Center City is an unincorporated community in Mills County, located in the U.S. state of Texas. According to the Handbook of Texas, the community had a population of 15 in 2003.

History
The area in what is known as Center City today was first settled around 1870. When Center City was first laid out, a large area was saved for a courthouse to be built on, with several businesses being built around the square. These included saloons, dry goods stores, two blacksmith shops, a general store, and a drugstore. Afterward, Goldthwaite became the county seat. A post office was established in 1874 and remained in operation until 1920 when mail was sent from Goldthwaite. The community also had a gristmill in 1874. A church was established six years later. The population was first recorded as 100 in 1885. Two more churches were built in 1910. There were three stores and 75 residents in Center City in the late 1940s.
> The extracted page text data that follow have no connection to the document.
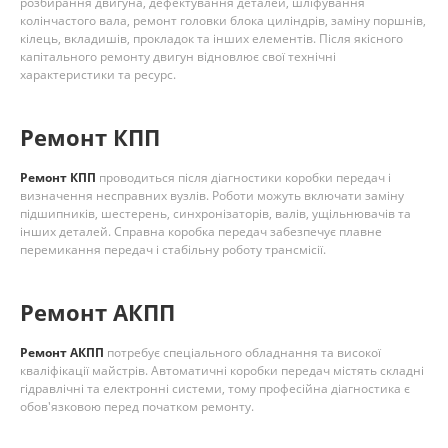
розбирання двигуна, дефектування деталей, шліфування
колінчастого вала, ремонт головки блока циліндрів, заміну поршнів,
кілець, вкладишів, прокладок та інших елементів. Після якісного
капітального ремонту двигун відновлює свої технічні
характеристики та ресурс.
Ремонт КПП
Ремонт КПП
проводиться після діагностики коробки передач і
визначення несправних вузлів. Роботи можуть включати заміну
підшипників, шестерень, синхронізаторів, валів, ущільнювачів та
інших деталей. Справна коробка передач забезпечує плавне
перемикання передач і стабільну роботу трансмісії.
Ремонт АКПП
Ремонт АКПП
потребує спеціального обладнання та високої
кваліфікації майстрів. Автоматичні коробки передач містять складні
гідравлічні та електронні системи, тому професійна діагностика є
обов'язковою перед початком ремонту.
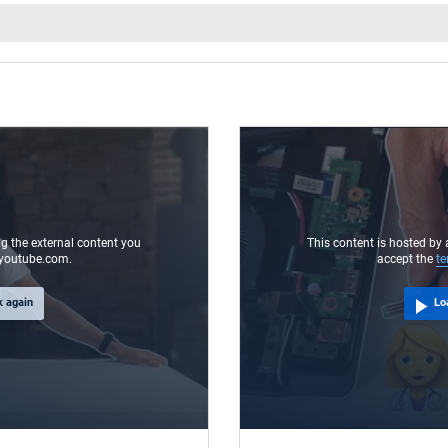
100-240V / 50-60Hz
VI
round / 90° angeld
11.0 mm
5.5 mm / 1.7 mm
1.75 m
ng the external content you
This content is hosted by 
youtube.com.
accept the
te
127 mm / 50 mm / 32 mm
k again
Lo
yes
CCC
CE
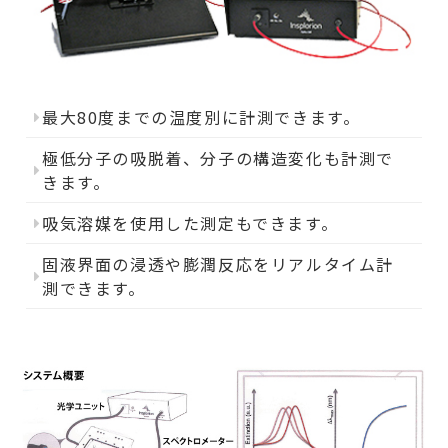
最大80度までの温度別に計測できます。
極低分子の吸脱着、分子の構造変化も計測で
きます。
吸気溶媒を使用した測定もできます。
固液界面の浸透や膨潤反応をリアルタイム計
測できます。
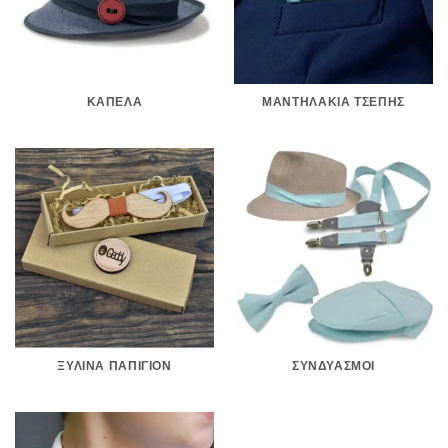
ΚΑΠΈΛΑ
ΜΑΝΤΗΛΆΚΙΑ ΤΣΈΠΗΣ
ΞΎΛΙΝΑ ΠΑΠΙΓΙΌΝ
ΣΥΝΔΥΑΣΜΟΊ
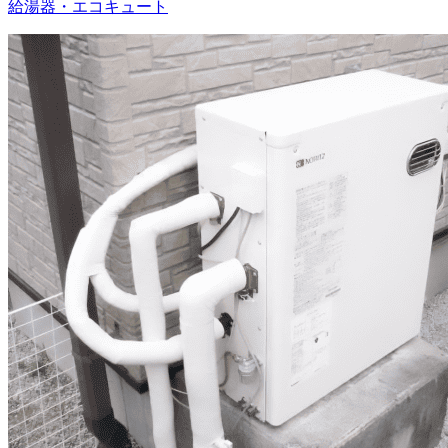
給湯器・エコキュート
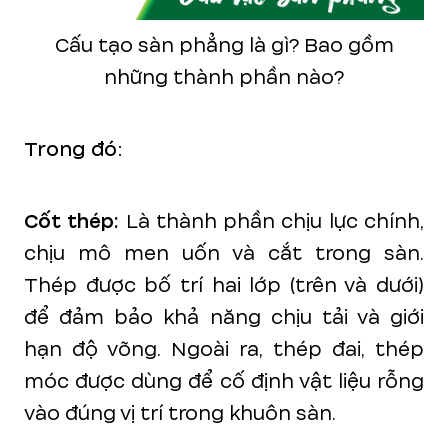
Cấu tạo sàn phẳng là gì? Bao gồm
những thành phần nào?
Trong đó:
Cốt thép:
Là thành phần chịu lực chính,
chịu mô men uốn và cắt trong sàn.
Thép được bố trí hai lớp (trên và dưới)
để đảm bảo khả năng chịu tải và giới
hạn độ võng. Ngoài ra, thép đai, thép
móc được dùng để cố định vật liệu rỗng
vào đúng vị trí trong khuôn sàn.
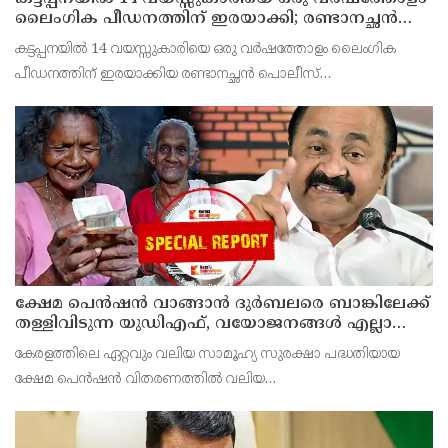
ലൈംഗിക പീഡനത്തിന് ഇരയാക്കി; രണ്ടാനച്ഛൻ
പിടിയില്‍
കട്ടപ്പനയില്‍ 14 വയസ്സുകാരിയെ ഒരു വർഷത്തോളം ലൈംഗിക
പീഡനത്തിന് ഇരയാക്കിയ രണ്ടാനച്ഛൻ പൊലീസ്
പിടിയില്‍.സ്കൂളില്‍ നടന്ന കൗണ്‍സിലിംഗിനിടെ കുട്ടി
തുറന്നുപറഞ്ഞതിന്റെ അടിസ്ഥാനത്തിലാണ് കേസ്
പുറത്തുവന്നത്.കൗണ്
ക്ഷേമ പെന്‍ഷന്‍ വാങ്ങാന്‍ ദുര്‍ബലരെ ബാങ്കിലേക്ക്
തള്ളിവിടുന്ന യുഡിഎഫ്, വയോജനങ്ങള്‍ എല്ലാ
മാസവും ബാങ്കിലെത്തണം, ചെറിയ
കേരളത്തിലെ ഏറ്റവും വലിയ സാമൂഹ്യ സുരക്ഷാ പദ്ധതിയായ
ലാഭത്തിനുവേണ്ടി പാവങ്ങളെ
ക്ഷേമ പെന്‍ഷന്‍ വിതരണത്തില്‍ വലിയ
ദുരിതത്തിലാക്കണോ?
മാറ്റത്തിനൊരുങ്ങുകയാണ് യുഡിഎഫ് സര്‍ക്കാര്‍.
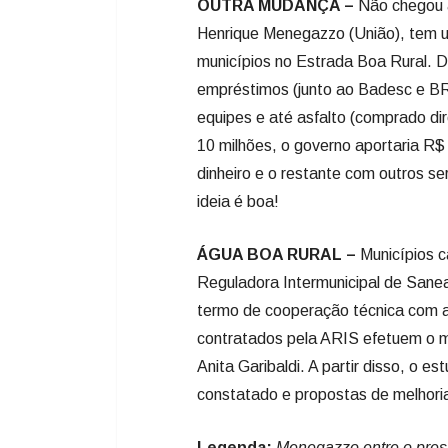
OUTRA MUDANÇA –
Não chegou a
Henrique Menegazzo (União), tem u
municípios no Estrada Boa Rural. De
empréstimos (junto ao Badesc e BR
equipes e até asfalto (comprado d
10 milhões, o governo aportaria R$
dinheiro e o restante com outros s
ideia é boa!
ÁGUA BOA RURAL –
Municípios 
Reguladora Intermunicipal de Sane
termo de cooperação técnica com a 
contratados pela ARIS efetuem o m
Anita Garibaldi. A partir disso, o e
constatado e propostas de melhori
Legenda:
Menegazzo entre o presi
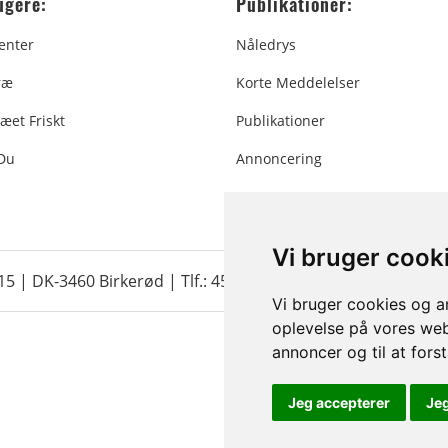
ugere:
Publikationer:
enter
Nåledrys
ræ
Korte Meddelelser
æet Friskt
Publikationer
 Du
Annoncering
Vi bruger cook
 15 | DK-3460 Birkerød |
Tlf.: 45 35 24 12
|
info@christmastr
Vi bruger cookies og an
oplevelse på vores webs
annoncer og til at for
Jeg accepterer
Je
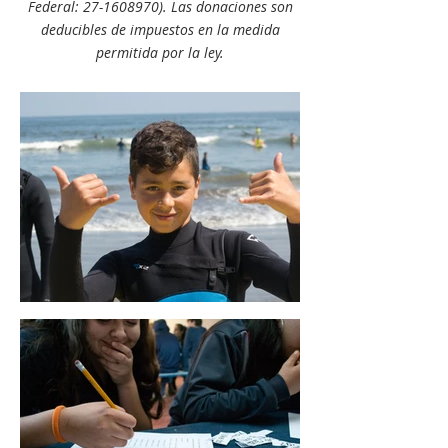
Federal:
27-1608970)
. Las donaciones son
deducibles de impuestos en la medida
permitida por la ley.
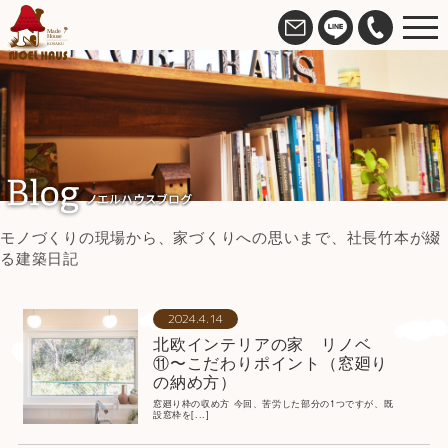
モノづくりの現場から、家づくりへの思いまで、社長竹本が綴
る建築日記
2024.4.14
北欧インテリアの家 リノベ
⑪〜こだわりポイント（窓廻り
の納め方）
窓廻り枠の収め方 今回、苦労した部分の1つですが、既
設窓枠を[...]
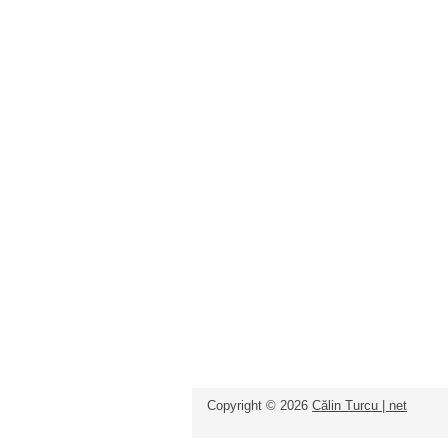
Copyright ©
2026
Călin Turcu | net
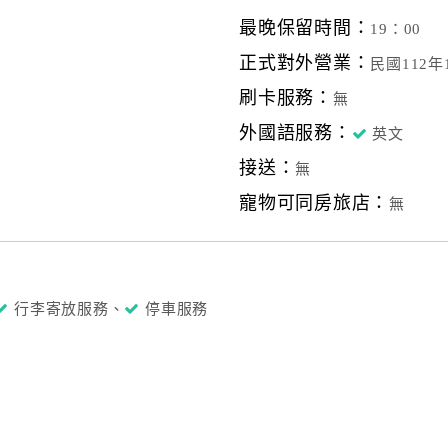
最晚保留時間：
19：00
正式對外營業：
民國112
刷卡服務：
無
外國語服務：
英文
接送：
無
寵物可同房旅店：
無
行李寄放服務、
停車服務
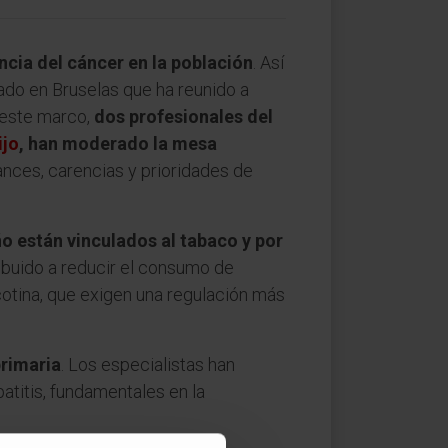
ncia del cáncer en la población
. Así
ado en Bruselas que ha reunido a
n este marco,
dos profesionales del
ijo
, han moderado la mesa
ances, carencias y prioridades de
o están vinculados al tabaco y por
ribuido a reducir el consumo de
cotina, que exigen una regulación más
rimaria
. Los especialistas han
atitis, fundamentales en la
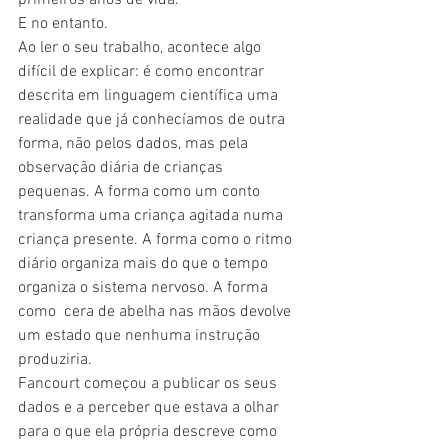
E no entanto.
Ao ler o seu trabalho, acontece algo 
difícil de explicar: é como encontrar 
descrita em linguagem científica uma 
realidade que já conhecíamos de outra 
forma, não pelos dados, mas pela 
observação diária de crianças 
pequenas. A forma como um conto 
transforma uma criança agitada numa 
criança presente. A forma como o ritmo 
diário organiza mais do que o tempo 
organiza o sistema nervoso. A forma 
como  cera de abelha nas mãos devolve 
um estado que nenhuma instrução 
produziria.
Fancourt começou a publicar os seus 
dados e a perceber que estava a olhar 
para o que ela própria descreve como 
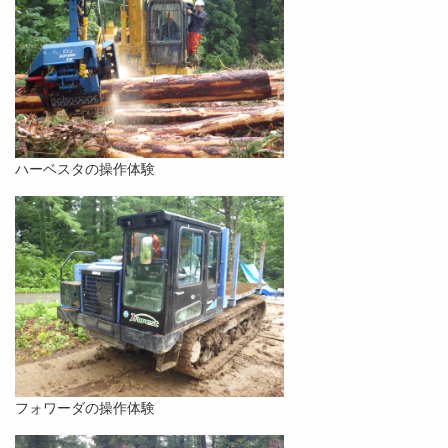
ハーベスタの操作体験
フォワーダの操作体験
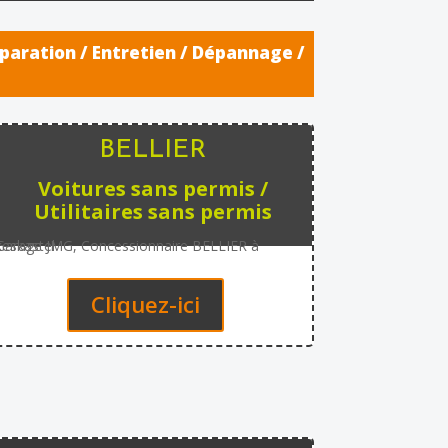
éparation / Entretien / Dépannage /
BELLIER
Voitures sans permis /
Utilitaires sans permis
Cliquez-ici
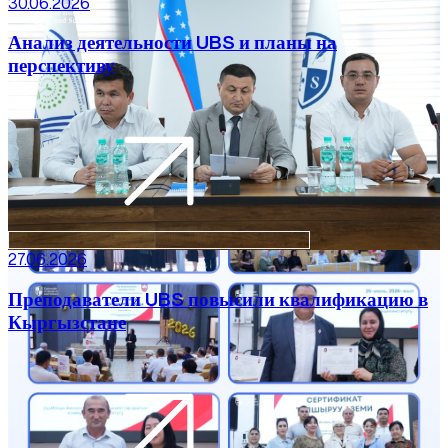
30.06.2026
Анализ деятельности UBS и планы на
перспективу
27.06.2026
Преподаватели UBS повысили квалификацию в
Кыргызстане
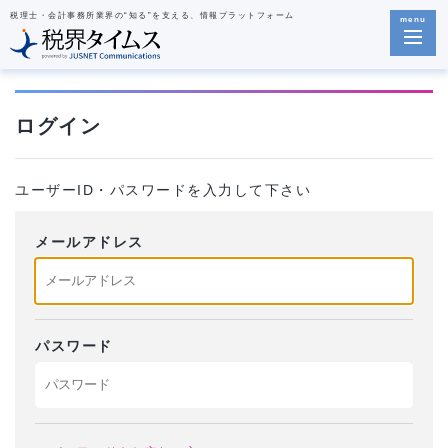
税理士・会計事務所業界の“知る”を支える、情報プラットフォーム
menu
ログイン
ユーザーID・パスワードを入力して下さい
メールアドレス
パスワード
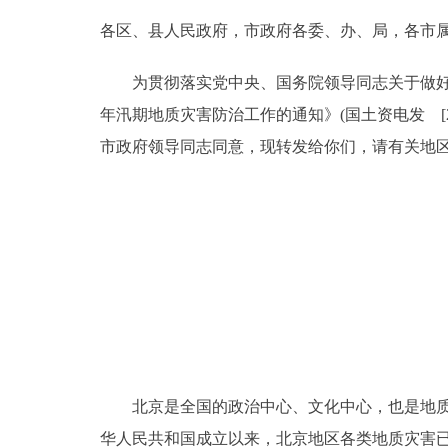
各区、县人民政府，市政府各委、办、局，各市
决策公开
为贯彻落实党中央、国务院领导同志关于做好地
政务服务
年汛期地质灾害防治工作的通知》(国土资电发 [2
市政府领导同志同意，现转发给你们，请有关地
个人服务
便民服务
中介服务
政民互动
12345网上接诉即办
北京是全国的政治中心、文化中心，也是地质灾
参与调查
华人民共和国成立以来，北京地区各类地质灾害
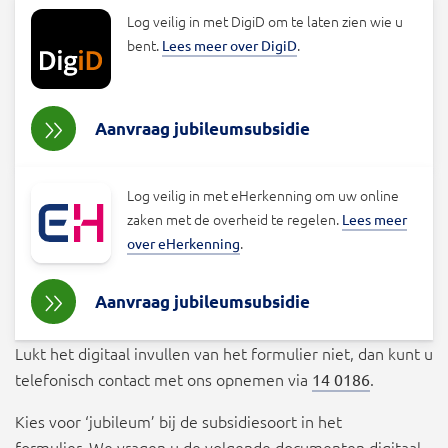
Log veilig in met DigiD om te laten zien wie u
bent.
.
Lees meer over DigiD
Aanvraag jubileumsubsidie
Log veilig in met eHerkenning om uw online
zaken met de overheid te regelen.
Lees meer
.
over eHerkenning
Aanvraag jubileumsubsidie
Lukt het digitaal invullen van het formulier niet, dan kunt u
telefonisch contact met ons opnemen via
.
14 0186
Kies voor ‘jubileum’ bij de subsidiesoort in het
formulier. We vragen u de volgende documenten digitaal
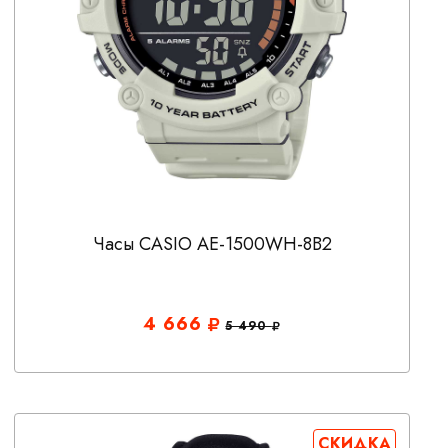
Часы CASIO AE-1500WH-8B2
4 666
5 490
СКИДКА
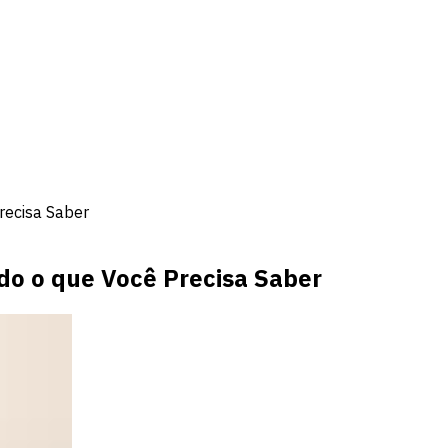
recisa Saber
udo o que Você Precisa Saber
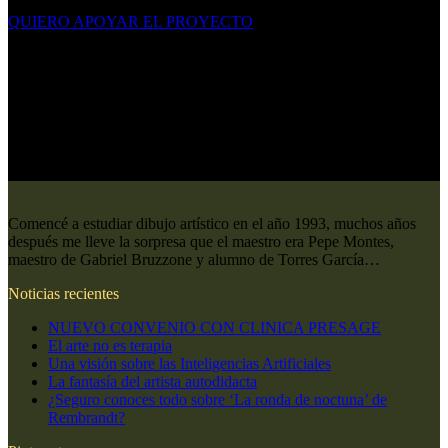
QUIERO APOYAR EL PROYECTO
Comencé a estudiar dibujo artístico en el año 1993, muchos años
después me lleve la sorpresa que el maestro era Pepe Montes,
maestro de Gabriel Bruzzone y alumno de Torres García…
Noticias recientes
NUEVO CONVENIO CON CLINICA PRESAGE
El arte no es terapia
Una visión sobre las Inteligencias Artificiales
La fantasía del artista autodidacta
¿Seguro conoces todo sobre ‘La ronda de noctuna’ de
Rembrandt?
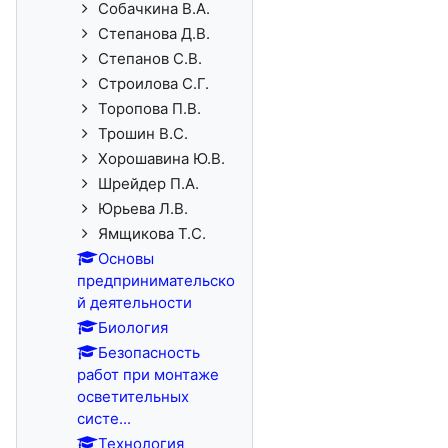
Собачкина В.А.
Степанова Д.В.
Степанов С.В.
Строилова С.Г.
Торопова П.В.
Трошин В.С.
Хорошавина Ю.В.
Шрейдер П.А.
Юрьева Л.В.
Ямщикова Т.С.
Основы
предпринимательско
й деятельности
Биология
Безопасность
работ при монтаже
осветительных
систе...
Технология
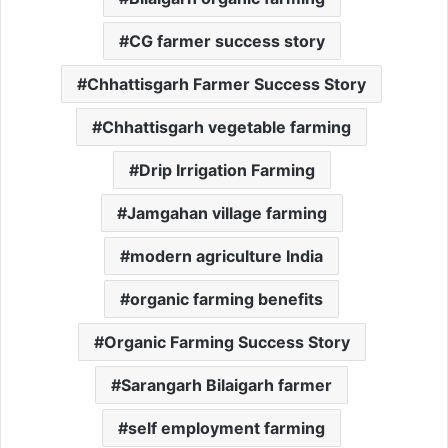
CG farmer success story
Chhattisgarh Farmer Success Story
Chhattisgarh vegetable farming
Drip Irrigation Farming
Jamgahan village farming
modern agriculture India
organic farming benefits
Organic Farming Success Story
Sarangarh Bilaigarh farmer
self employment farming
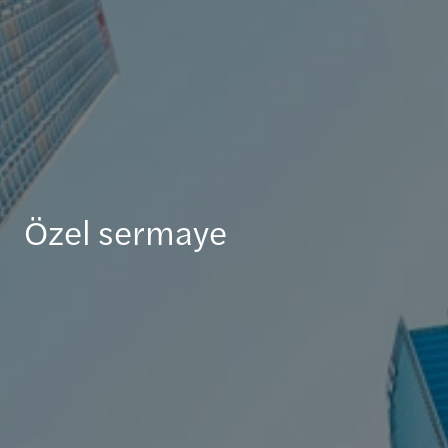
Özel sermaye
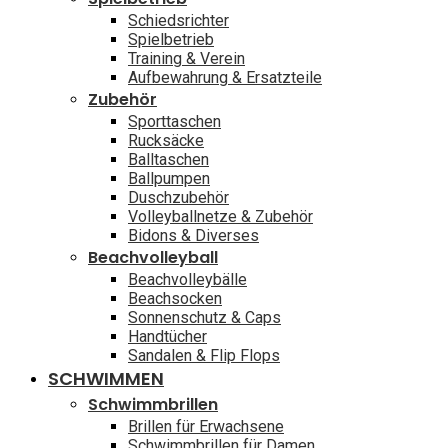
Schiedsrichter
Spielbetrieb
Training & Verein
Aufbewahrung & Ersatzteile
Zubehör
Sporttaschen
Rucksäcke
Balltaschen
Ballpumpen
Duschzubehör
Volleyballnetze & Zubehör
Bidons & Diverses
Beachvolleyball
Beachvolleybälle
Beachsocken
Sonnenschutz & Caps
Handtücher
Sandalen & Flip Flops
SCHWIMMEN
Schwimmbrillen
Brillen für Erwachsene
Schwimmbrillen für Damen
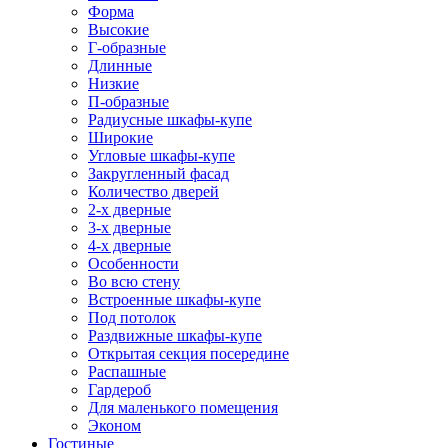
Форма
Высокие
Г-образные
Длинные
Низкие
П-образные
Радиусные шкафы-купе
Широкие
Угловые шкафы-купе
Закругленный фасад
Количество дверей
2-х дверные
3-х дверные
4-х дверные
Особенности
Во всю стену
Встроенные шкафы-купе
Под потолок
Раздвижные шкафы-купе
Открытая секция посередине
Распашные
Гардероб
Для маленького помещения
Эконом
Гостиные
It dropped to 15 from 1970 to 2003. That year, it had two churches, a combination hardware store/gas station, and a giant live oak tree. This tree was reported to be in the geographical center of Texas and was surveyed in the early 1870s. Thus, its name was changed from Hughes Store to Center City. It was almost cut down when U.S. Route 84 was constructed, but locals won, and the tree now stands  south of the highway on a rural road between Goldthwaite and Evant. It is included in Famous Trees of Texas and was said to have held justice court under its branches until a courthouse was built. Church services were also held here.

William Jenkins, David Morris, and their families settled here in 1864. It was originally named Hughes Store when W.C. Hughes and his wife built a store here in the 1870s. There is also a cemetery in the community.

The Geoff Mack song I've Been Everywhere has a Texas version that mentions Center City in its fourth verse.

Geography
Center City is located on U.S. Highway 84 north of Bennett Creek,  east of Goldthwaite in eastern Mills County.

Education
Center City had its own school in 1874 with classes also being held under the old oak tree. Today, the community is served by the Star Independent School District.

Notable person
 Harvey Miles, final mayor of Renner, was born in Center City.